The social-economic implications of enforcing the new SOPs for the oil palm sector are mind-boggling, said MEOA, pointing at limiting the workforce present to half, and also limiting working time to a 12-hour window.
“From the onset of the perishable nature of oil palm crops which will affect smallholders and growers, the domino effect of losses will spread right down throughout the entire palm oil supply chain from upstream to downstream and include the spin-off supporting activities,” it said.
MEOA pointed out that the plantation sector is already committed to continue adhering strictly to the present SOPs already in place to mitigate Covid-19, including imposing voluntary lockdowns in operations. “There is no need for the plantation sector to adhere to the 50% ruling of workforce in attendance with social distancing by law of one meter,” it said.

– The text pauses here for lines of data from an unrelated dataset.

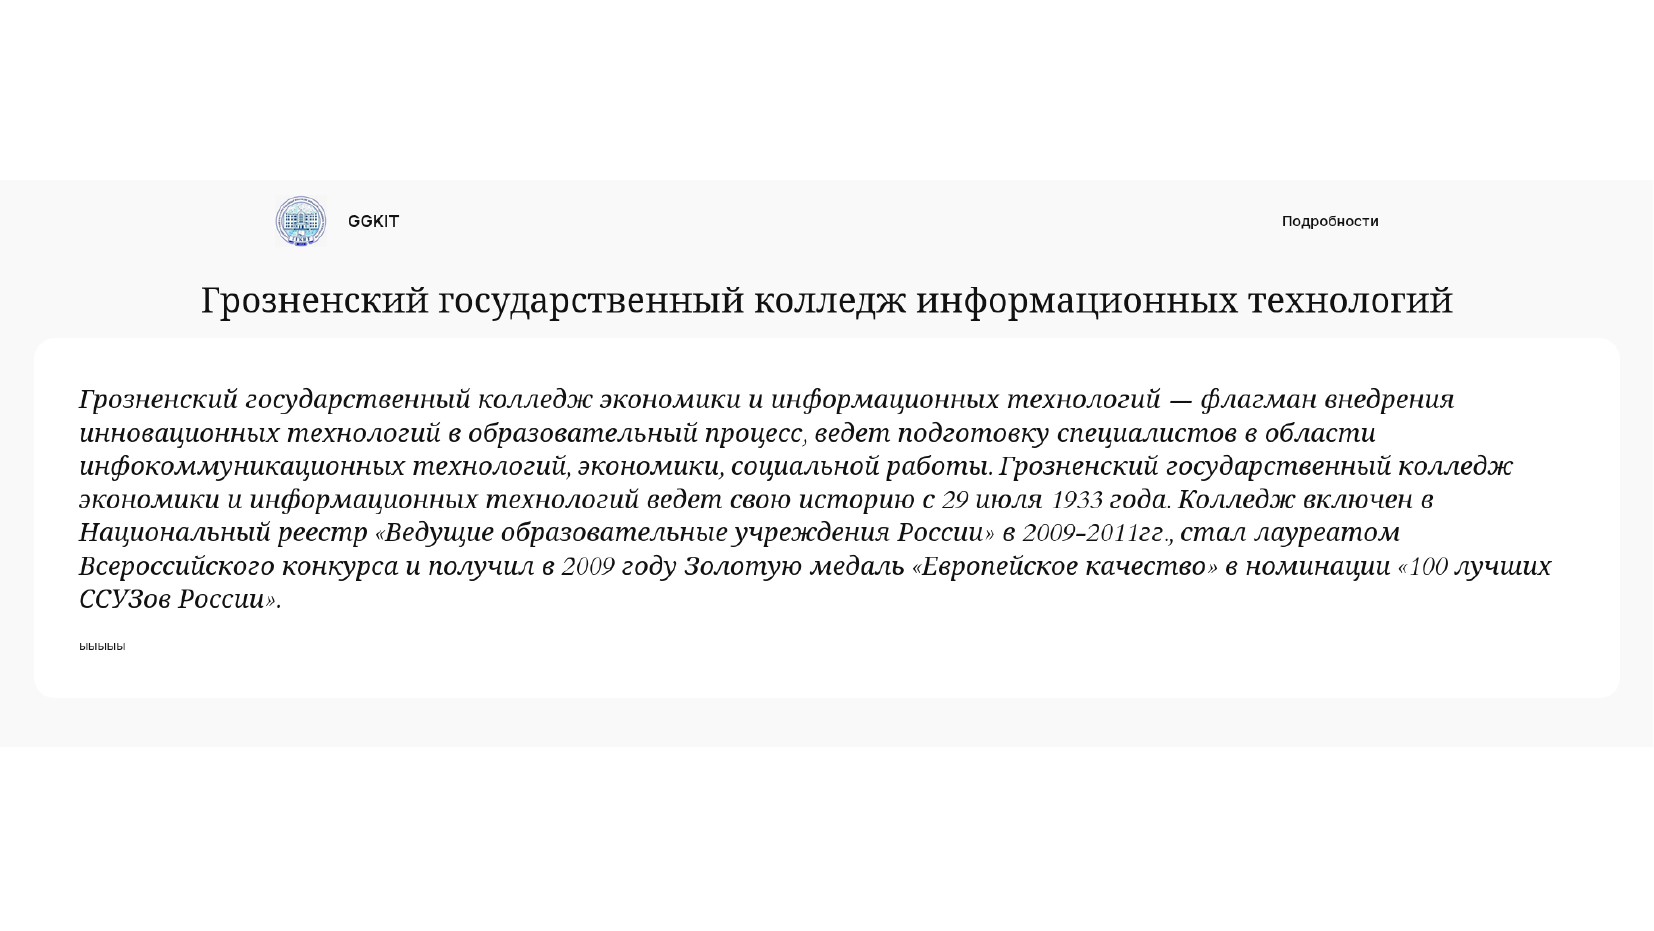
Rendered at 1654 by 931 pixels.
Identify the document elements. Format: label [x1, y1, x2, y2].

picture [0, 180, 1654, 747]
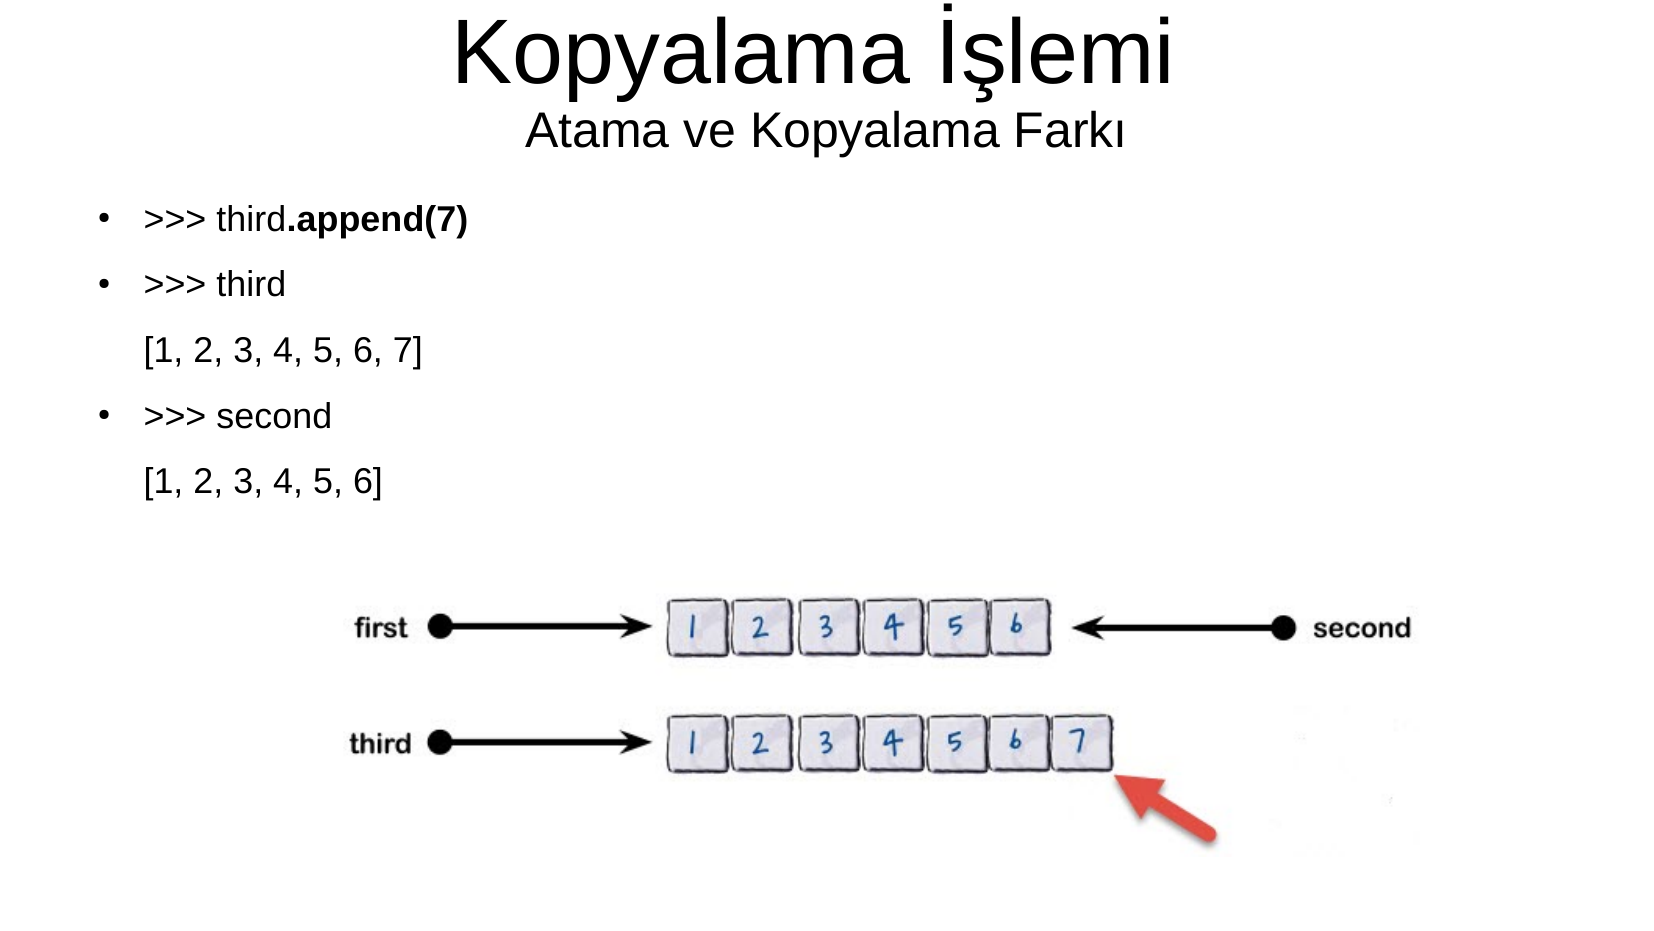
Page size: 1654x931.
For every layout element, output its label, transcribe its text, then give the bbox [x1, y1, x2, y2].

picture [206, 531, 1427, 857]
list >>> third.append(7) >>> third [1, 2, 3, 4, 5, 6, 7] >>> second [1, 2, 3, 4, 5, 6] [82, 198, 1571, 502]
title Kopyalama İşlemi Atama ve Kopyalama Farkı [82, 0, 1571, 159]
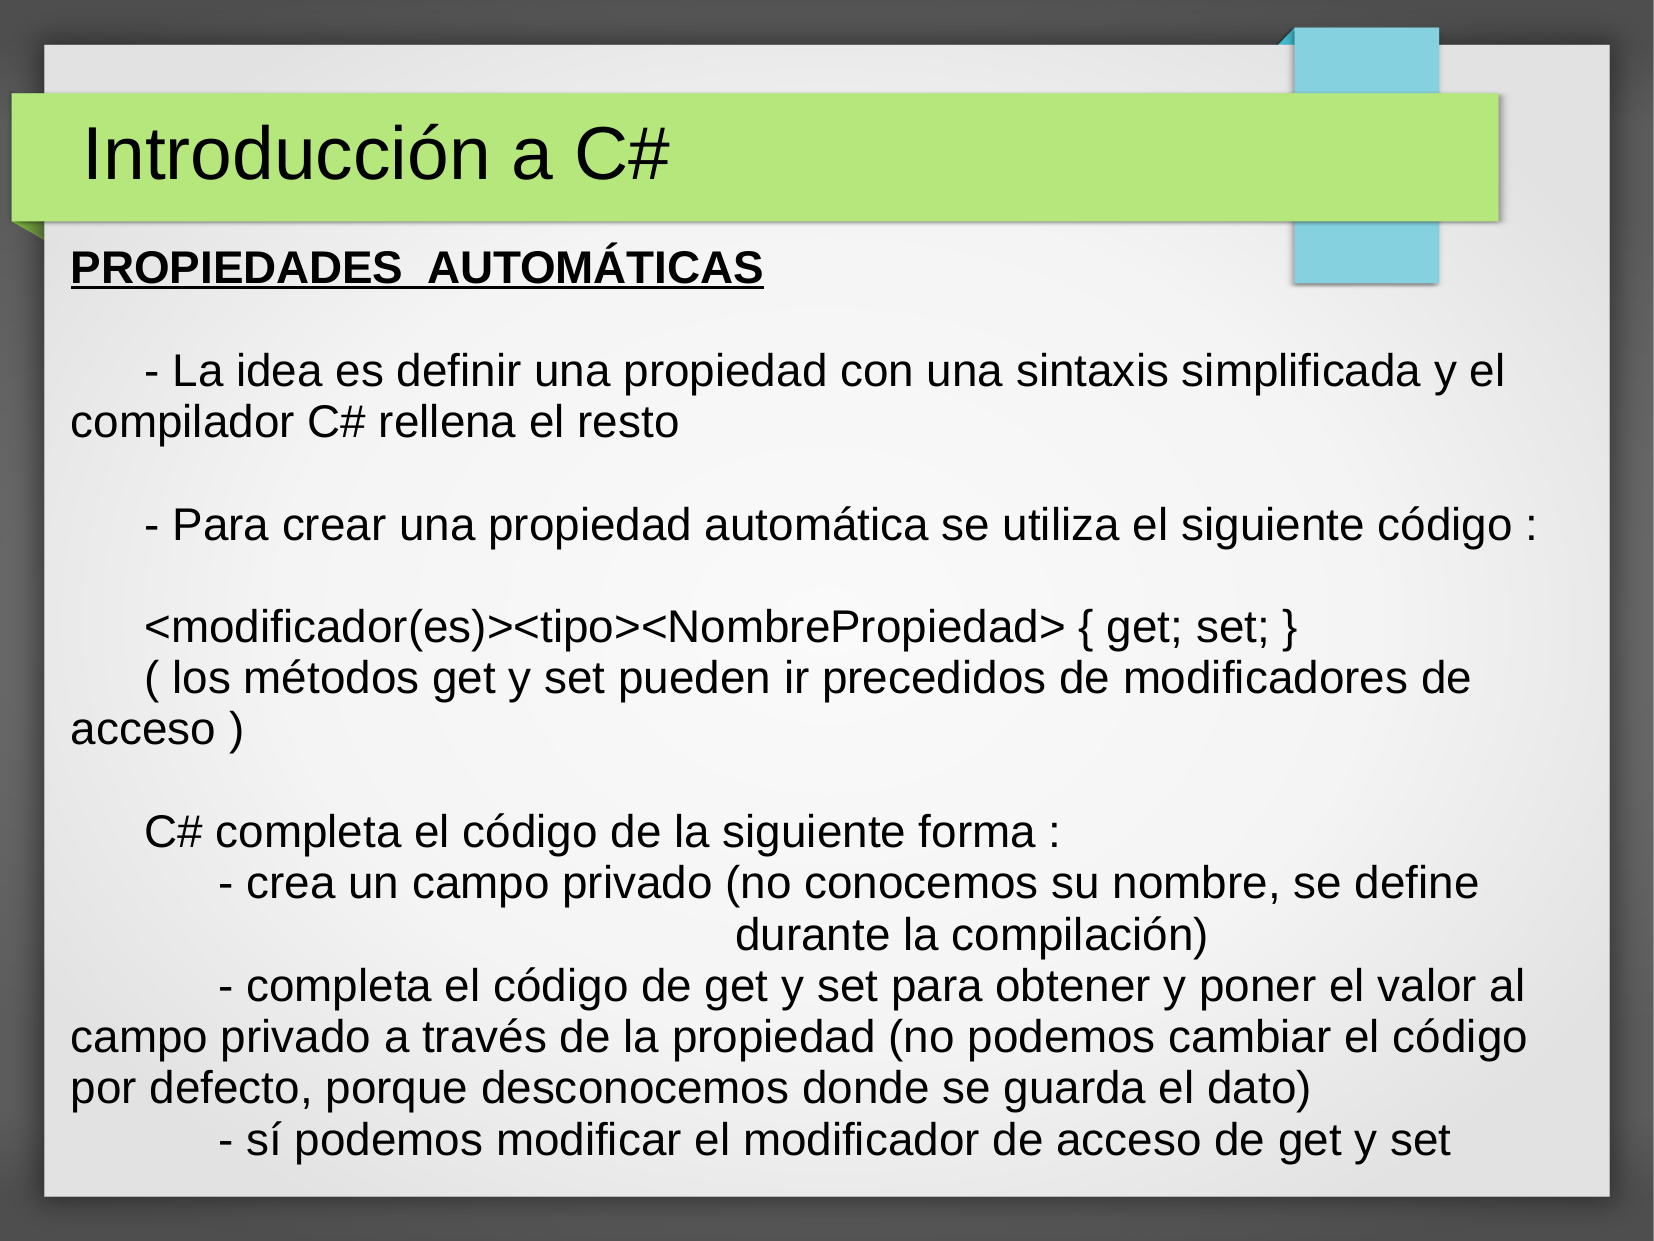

“Blanket Covid-19 mitigation measures imposed across different business sectors need to be reviewed towards a common but differentiated set of mitigation measures between other economic sectors and the plantation sector,” MEOA commented.
“The uniqueness of the oil palm sector is to be viewed and appreciated, set against its isolated and vastly spread out locations, mainly in rural landscapes, and where social distancing is already in-built into the nature of work and normal to its operations,” it added.